Cold Weather, Hot Stock
It’s been a fairly cold winter so far, with many regions of the United States already getting socked with heavy snowfalls. That’s great news for Polaris Industries (NYSE: PII) which, in addition to designing and building off-road and all-terrain vehicles and motorcycles, has been a major manufacturer of snowmobiles for more than six decades now. It is also a major supplier of light troop vehicles to the defense establishment.
Full-year 2013 sales grew by 18% last year to $3.8 billion, largely thanks to its massive sales network of more than 1,750 dealers here in North America and more than 1,400 in more than 100 foreign countries. Here in the US, one-in-three power-sport vehicle sales in a Polaris.
One of the reason Polaris’s products are so popular is the company’s devotion to research and development (R&D). With five R&D centers, the company typically spends about 4% of its revenue on innovating new products and features. Those efforts are key because, while I have no sexist intentions here, when men buy high-end toys, they tend to want the best available. And the company’s own market research shows that about 90% of its buyers are men with incomes of about $100,000, so they can usually afford the best. That spending is a major reason why Polaris is able to offer 18 new off-road vehicle models, five new motorcycle models and more than 300 new accessories for the 2015 model year alone.
Aside from that, the company has also done an amazing job of managing its balance sheet. The company currently has a debt-to-equity ratio of just 0.3 as compared to an industry average of 1.0, having paid off more than $120 million in debt so far this year. It also has about $169 million of cash on hand, though that number can fluctuate depending on its acquisition, capital investment and R&D plans.

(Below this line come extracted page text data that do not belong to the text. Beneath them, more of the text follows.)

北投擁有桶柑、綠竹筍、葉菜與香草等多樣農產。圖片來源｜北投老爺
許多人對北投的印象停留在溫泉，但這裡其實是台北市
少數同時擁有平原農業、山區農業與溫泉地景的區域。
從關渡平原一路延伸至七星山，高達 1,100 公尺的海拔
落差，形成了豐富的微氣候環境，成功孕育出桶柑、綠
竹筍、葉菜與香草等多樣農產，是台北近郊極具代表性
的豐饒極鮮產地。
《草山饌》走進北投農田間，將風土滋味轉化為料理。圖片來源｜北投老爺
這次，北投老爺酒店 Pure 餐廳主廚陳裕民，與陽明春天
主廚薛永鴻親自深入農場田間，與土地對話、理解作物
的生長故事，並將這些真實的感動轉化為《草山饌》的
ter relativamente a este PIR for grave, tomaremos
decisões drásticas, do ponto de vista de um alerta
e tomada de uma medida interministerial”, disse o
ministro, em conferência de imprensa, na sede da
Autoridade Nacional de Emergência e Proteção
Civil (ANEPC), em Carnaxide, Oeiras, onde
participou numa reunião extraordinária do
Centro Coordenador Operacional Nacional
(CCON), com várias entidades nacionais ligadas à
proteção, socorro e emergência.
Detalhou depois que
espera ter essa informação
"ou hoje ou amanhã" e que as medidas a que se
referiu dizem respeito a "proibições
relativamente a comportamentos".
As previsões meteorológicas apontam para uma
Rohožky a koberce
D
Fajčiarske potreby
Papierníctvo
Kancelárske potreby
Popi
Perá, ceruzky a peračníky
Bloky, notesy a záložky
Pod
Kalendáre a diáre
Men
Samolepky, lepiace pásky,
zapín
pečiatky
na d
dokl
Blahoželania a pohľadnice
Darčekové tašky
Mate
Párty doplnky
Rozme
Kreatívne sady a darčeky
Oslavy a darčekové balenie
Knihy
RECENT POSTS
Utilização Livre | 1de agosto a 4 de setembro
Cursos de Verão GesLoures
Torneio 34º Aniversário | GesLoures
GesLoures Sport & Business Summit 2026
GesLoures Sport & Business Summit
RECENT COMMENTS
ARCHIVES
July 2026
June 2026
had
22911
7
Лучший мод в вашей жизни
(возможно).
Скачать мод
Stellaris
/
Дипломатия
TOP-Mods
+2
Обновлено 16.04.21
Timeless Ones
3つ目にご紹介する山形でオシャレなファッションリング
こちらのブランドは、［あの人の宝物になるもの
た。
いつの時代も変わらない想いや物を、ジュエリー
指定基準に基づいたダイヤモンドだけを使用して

For instance, the company spent a sizable chunk of cash building a new off-road vehicle manufacturing plant in Opole, Poland, which opened in September. Its first such facility outside of North America, the plant covers 345,000 square feet and is expected to being shipping out new vehicles in the first quarter. With manufacturing now able to be completed closer to the company’s European customer base, the plant is actually expected save company about $20 million annually in reduced labor and shipping costs. A second plant is also planned for India.

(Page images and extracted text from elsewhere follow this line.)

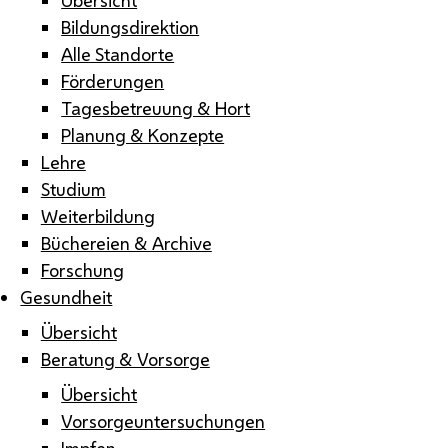
Bildungsdirektion
Alle Standorte
Förderungen
Tagesbetreuung & Hort
Planung & Konzepte
Lehre
Studium
Weiterbildung
Büchereien & Archive
Forschung
Gesundheit
Übersicht
Beratung & Vorsorge
Übersicht
Vorsorgeuntersuchungen
Impfen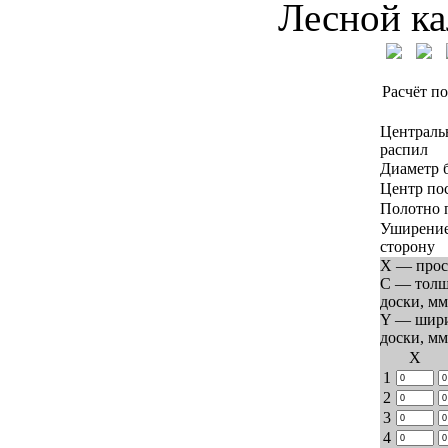
Лесной ка
Расчёт по
Централь
распил
Диаметр 
Центр по
Полотно 
Уширение
сторону
X — прос
C — тол
доски, мм
Y — шир
доски, мм
Х
1
2
3
4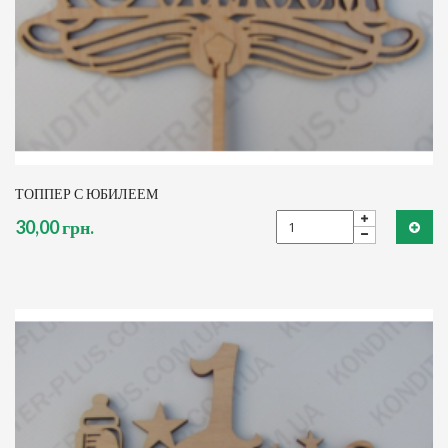
ТОППЕР С ЮБИЛЕЕМ
30,00 грн.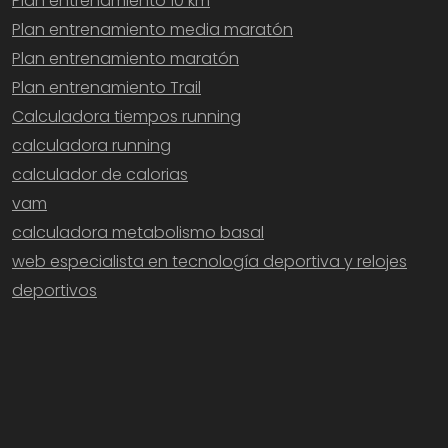
Plan entrenamiento 10 km
Plan entrenamiento media maratón
Plan entrenamiento maratón
Plan entrenamiento Trail
Calculadora tiempos running
calculadora running
calculador de calorias
vam
calculadora metabolismo basal
web especialista en tecnología deportiva y relojes
deportivos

Polaris has also shown a strong dedication to creating shareholder value, recently bumping its share repurchase program up from $100 million to $200 million. It also pays a small but consistently growing dividend, averaging about 18% growth over the past five years. The company is on track to payout a total of $1.92 for 2014, resulting in a yield of about 1.2%.
Polaris also has a strong commitment to lean manufacturing principles, so while its revenue has grown an average of 8.9% yearly over the past decade, earnings per share (EPS) have shot up by 15.8%. Operating expenses are expected to fall by about 0.7% this year alone. The company expects full-year 2014 revenue to grow by about 18% to between $4.425 billion and $4.475 billion, with EPS up by as much as 23% to $6.65.
Wall Street expects earnings to come in slightly lower than that, falling closer to the midpoint of management’s guidance at $6.62, but Polaris has a strong history of surprising to the upside. Analysts forecast another strong year in 2015, with a mean estimate of 20.1% EPS growth to $7.95 with average growth of 16.2% over the next five years.
While there is some risk to owning Polaris, such as a tightening of consumer credit availability, it has historically weathered downturns fairly well. It has also been consistently expanding its geographic footprint, either by pushing into new markets itself or by acquiring companies which are already operating in new territories. Throw in the fact that management has kept costs down and maintained a solid balance sheet, nothing short of another major recession should have a huge impact. And if the winters in the Northern Hemisphere continue worsening, it might find whole new markets opening up to it.
With a solid balance sheet and steadily growing sales, Polaris Industries is a good buy up to $167.